CBT: the thread to centralize your feedback
-
Another test on a different pool seems to yield the same result:
Create VM, and add to a backup job using CBT with Snapshot deletion. Run backup job to generate the .cbtlog file.
After first backup run:
[08:22 xcpng-test-01 45e457aa-16f8-41e0-d03d-8201e69638be]# cbt-util get -c -n dfa26980-edc4-4127-a032-cfd99226a5b8.cbtlog adde7aaf-6b13-498a-b0e3-f756a57b2e78
Next take a snapshot of the VM using Xen orchestra from the Snapshot tab, check the CBT log file again, it now references the newly created snapshot:
[08:27 xcpng-test-01 45e457aa-16f8-41e0-d03d-8201e69638be]# cbt-util get -c -n dfa26980-edc4-4127-a032-cfd99226a5b8.cbtlog 994174ef-c579-44e6-bc61-240fb996867e
Remove the manually created snapshot, and check the CBT log file and find that it has been corrupted:
[08:27 xcpng-test-01 45e457aa-16f8-41e0-d03d-8201e69638be]# cbt-util get -c -n dfa26980-edc4-4127-a032-cfd99226a5b8.cbtlog 00000000-0000-0000-0000-000000000000
So far i can make this happen on two different pools. Would be helpful if anyone else could confirm this.
-
3rd update. This appears to happen on or test pool using NFS (TrueNAS NFS), our DR pool (Pure Storage NFS) and on our production pool (Pure storage NFS)

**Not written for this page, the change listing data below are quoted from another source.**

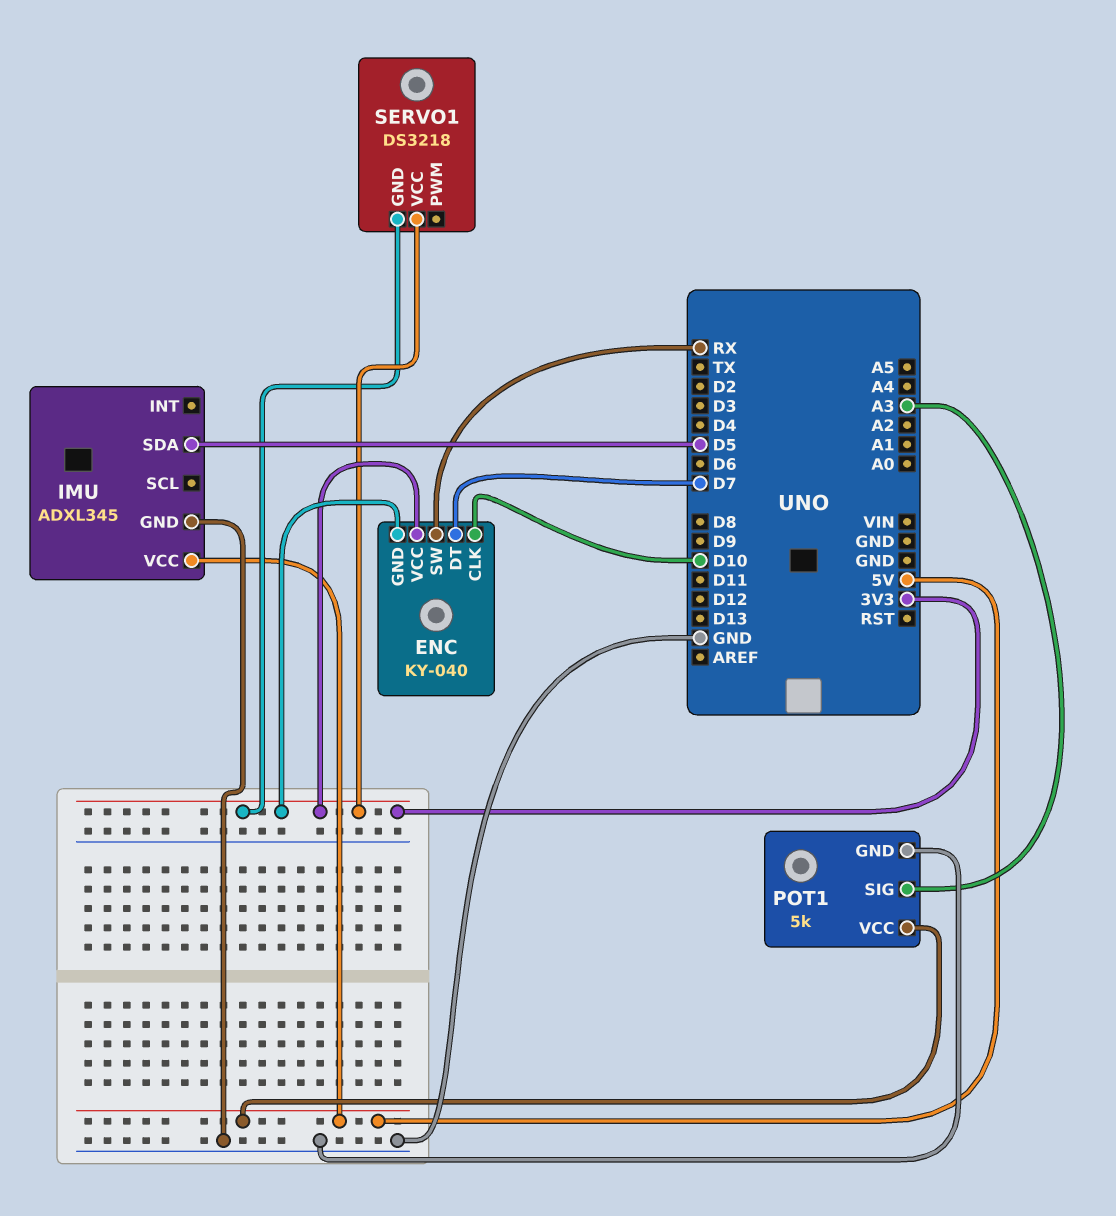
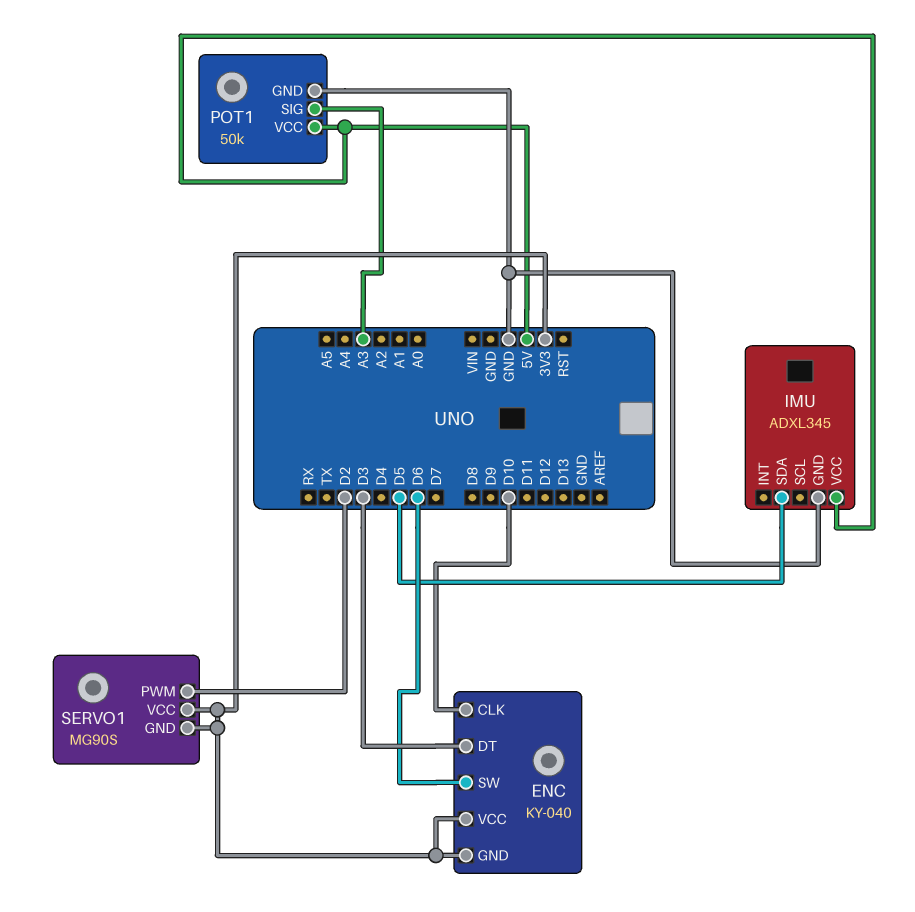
ENC pin DT: D7 -> D3
ENC pin SW: RX -> D6
POT1: 5k -> 50k
SERVO1: DS3218 -> MG90S
SERVO1 pin PWM: none -> D2

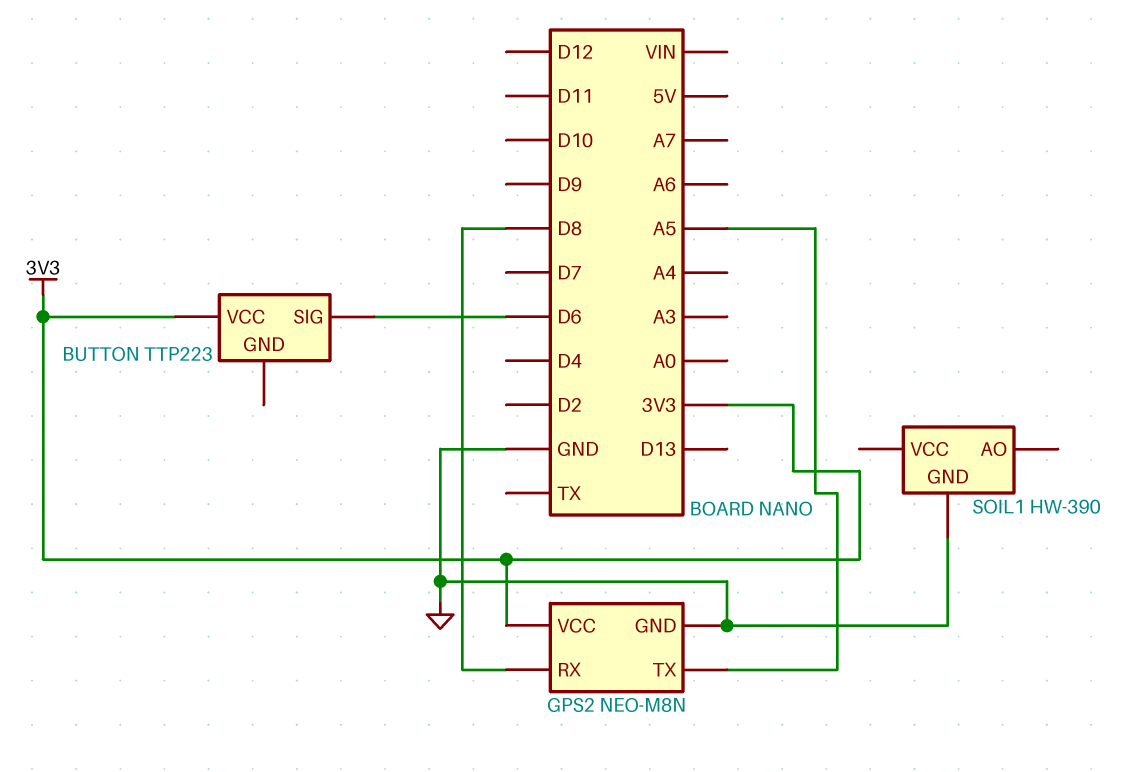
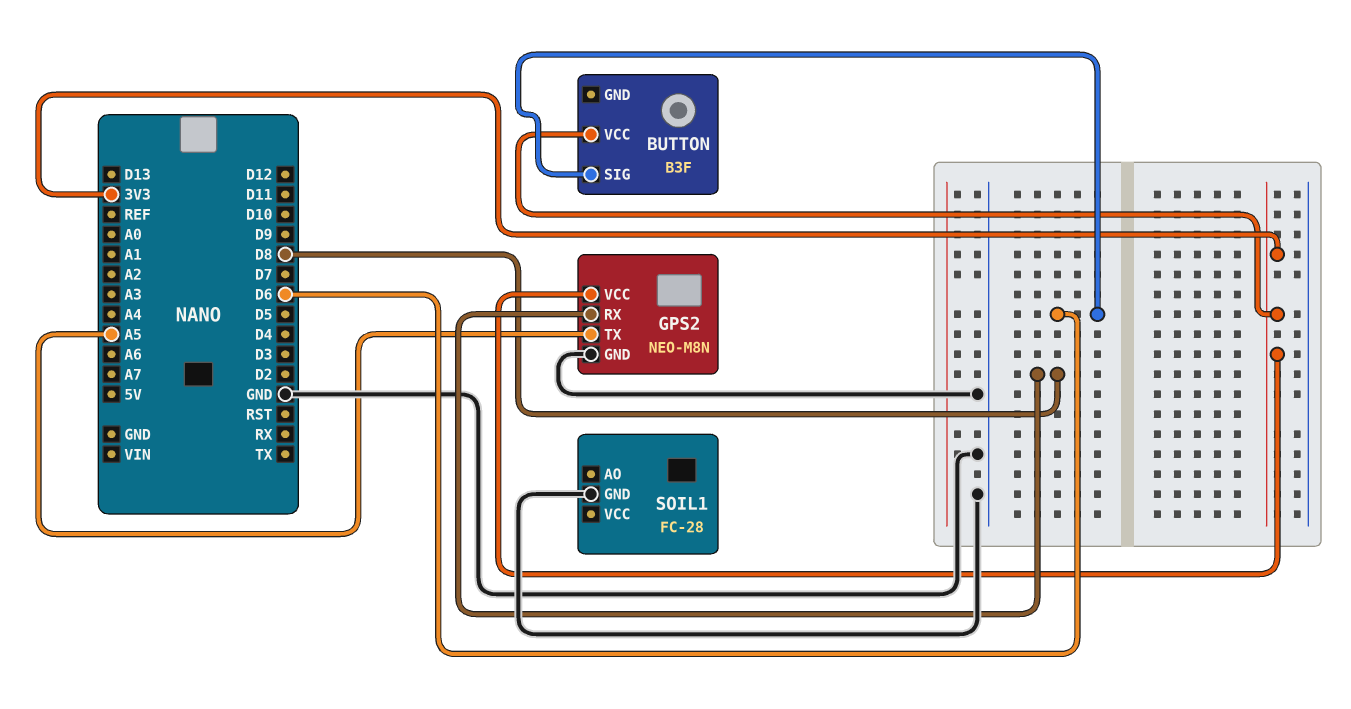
BUTTON: TTP223 -> B3F
SOIL1: HW-390 -> FC-28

Testing more today this seems to occur on a shared NFS SRs where multiple hosts are connected, using local EXT storage i do not see this behaviour.
If theres any debug could i could enable to help get to the bottom of this. Or if someone else can also confirm this happens to them we can rule out something in my environments.
-
Do you think it confirms what we said with @psafont ? (sorry I don't have time right now to review all your excellent feedback in details, so I'm going straight to the point). If yes, then it's up to us to get a PR in XAPI to fix it
-
@olivierlambert This seems to be something different as i don't need to migrate a VM for this to happen. Simply have a VM with CBT enabled, and a .cbtlog file present for it, then create a regular snapshot of the VM. Upon deleting that manually created snapshot CBT data will become reset.
It happens to me on shared NFS SRs. I have not been able to make it happen on a local EXT SR. But i have this happening across 3 different pools using NFS SRs now. There is a ton of info in my posts in an attempt to be as detailed as possible! Happy to help anyway i can!
-
Hmm indeed, so it could be that CBT reset code catching far too many cases where it shouldn't (so it might be still related to the initial problem)
-
@olivierlambert that could for sure be the case. We are using NBD now without Purge snapshot data enabled for now and its been very reliable but hoping to keep chipping away at these issues so we can one day enable this on our production VMs. if there is any testing you need me to do just let me know as we have a decent test environment setup where we prototype these things before deploying for real.